**Texte étudié:**
==============================

Ce qu’il faut voir en salles.
L’ÉVÉNEMENT
SCREAM VI ★★★☆☆
De Matt Bettinelli- Olpin et Tyler Gillett
L’essentiel
Porté par les brillantes Melissa Barrera et Jenna Ortega, le nouveau Scream fait bien son job, mais sans génie, avec un fond théorique discutable.
L’idée la plus forte de ce Scream VI... est de sortir un an après le reboot de la franchise avec le cinquième Scream. La preuve que Scream peut devenir un rendez-vous annuel, où l’on se réunit autour du slasher de la fin de l’hiver, voir des jeunes (et des vieux) se faire étriper par les nouveaux avatars de Ghostface. Soit la perspective d’un moment cool. Et de ce point de vue, c’est une réussite, puisque le film est franchement réjouissant en tant que tel : ça frappe et ça saigne très généreusement. Sans génie, d’accord, mais on sent tout de même une saine envie de faire plaisir.

==============================

**Documents sources:**
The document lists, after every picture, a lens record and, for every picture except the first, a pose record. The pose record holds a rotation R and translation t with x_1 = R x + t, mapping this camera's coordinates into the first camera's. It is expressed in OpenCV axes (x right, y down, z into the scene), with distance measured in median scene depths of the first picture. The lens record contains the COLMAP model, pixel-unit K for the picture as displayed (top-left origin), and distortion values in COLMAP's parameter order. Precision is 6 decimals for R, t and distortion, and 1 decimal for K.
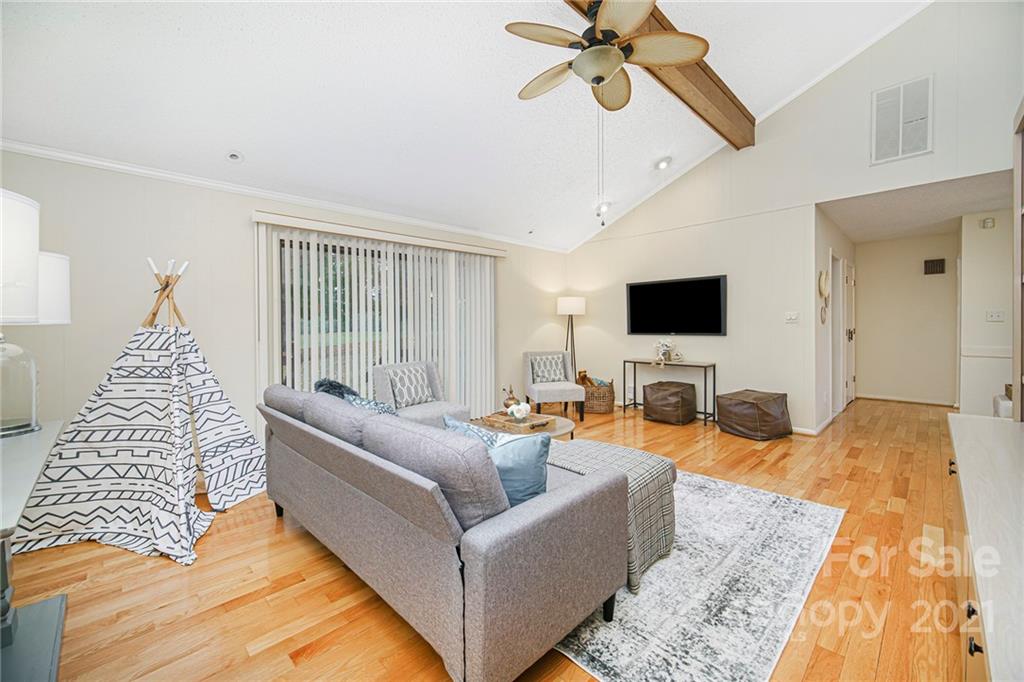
lens RADIAL K [[417.0, 0, 475.9], [0, 417.0, 354.3], [0, 0, 1]] dist [-0.018733, -0.000047]
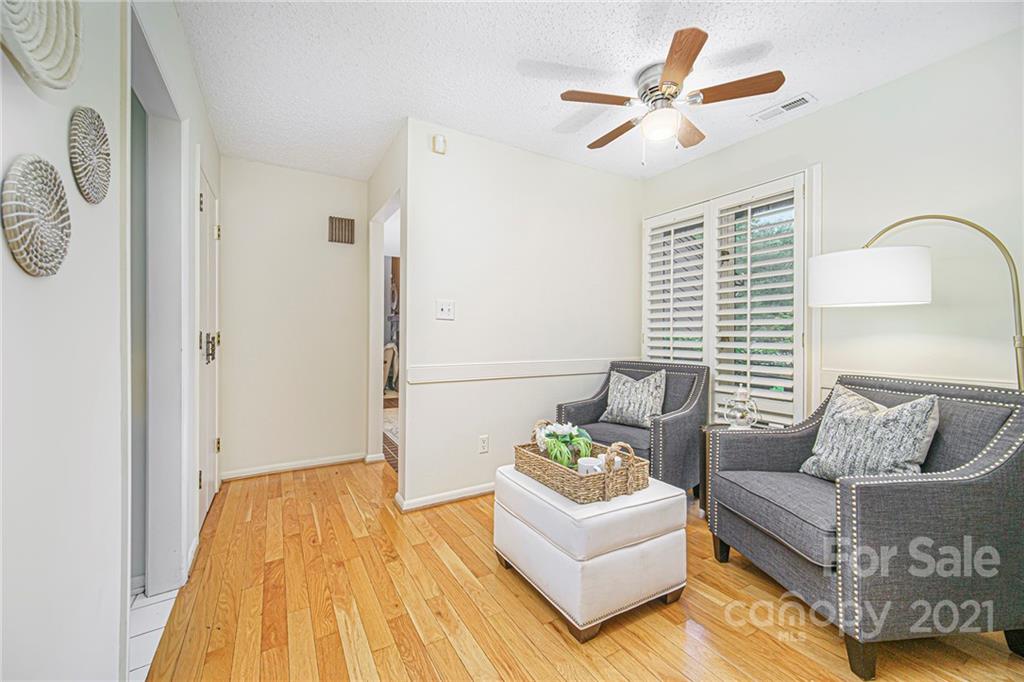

==============================

**À faire:**
**1)** Reproduis fidèlement le passage de la critique de Scream VI situé entre "L’idée la plus" et "de faire plaisir.", ces deux bornes comprises.
**2)** Relève toutes les personnes nommées dans la critique de Scream VI.
**3)** Poursuis la critique de Scream VI à partir de son dernier paragraphe.
La liste n'intervient pas dans ce travail.

**Réponses par numéro:**
**1)**
L’idée la plus forte de ce Scream VI... est de sortir un an après le reboot de la franchise avec le cinquième Scream. La preuve que Scream peut devenir un rendez-vous annuel, où l’on se réunit autour du slasher de la fin de l’hiver, voir des jeunes (et des vieux) se faire étriper par les nouveaux avatars de Ghostface. Soit la perspective d’un moment cool. Et de ce point de vue, c’est une réussite, puisque le film est franchement réjouissant en tant que tel : ça frappe et ça saigne très généreusement. Sans génie, d’accord, mais on sent tout de même une saine envie de faire plaisir.

**2)** Matt Bettinelli- Olpin, Tyler Gillett, Melissa Barrera, Jenna Ortega

**3)**
Mais quid du point de vue méta ? C’est un peu là où ça coince. Pas de Scream sans son passage obligé où un personnage énumère les règles de cinéma s’appliquant au film en cours. Mais alors que les films précédents voyaient généralement juste, là, les règles sont complètement à côté de la plaque. Scream VI fonctionne mieux quand il capitalise sur sa propre micro mythologie -celle de Scream 5 - et de ses deux héroïnes, les sœurs Carpenter, campées par Melissa Barrera et la déjà star Jenna Ortega. Elles sont tout simplement parfaites, et la nouvelle franchise Scream ferait bien de ne capitaliser que sur elles -et Ghostface, bien sûr- pour le futur. Ça tombe bien, on sait déjà qu’elles reviendront pour Scream 7.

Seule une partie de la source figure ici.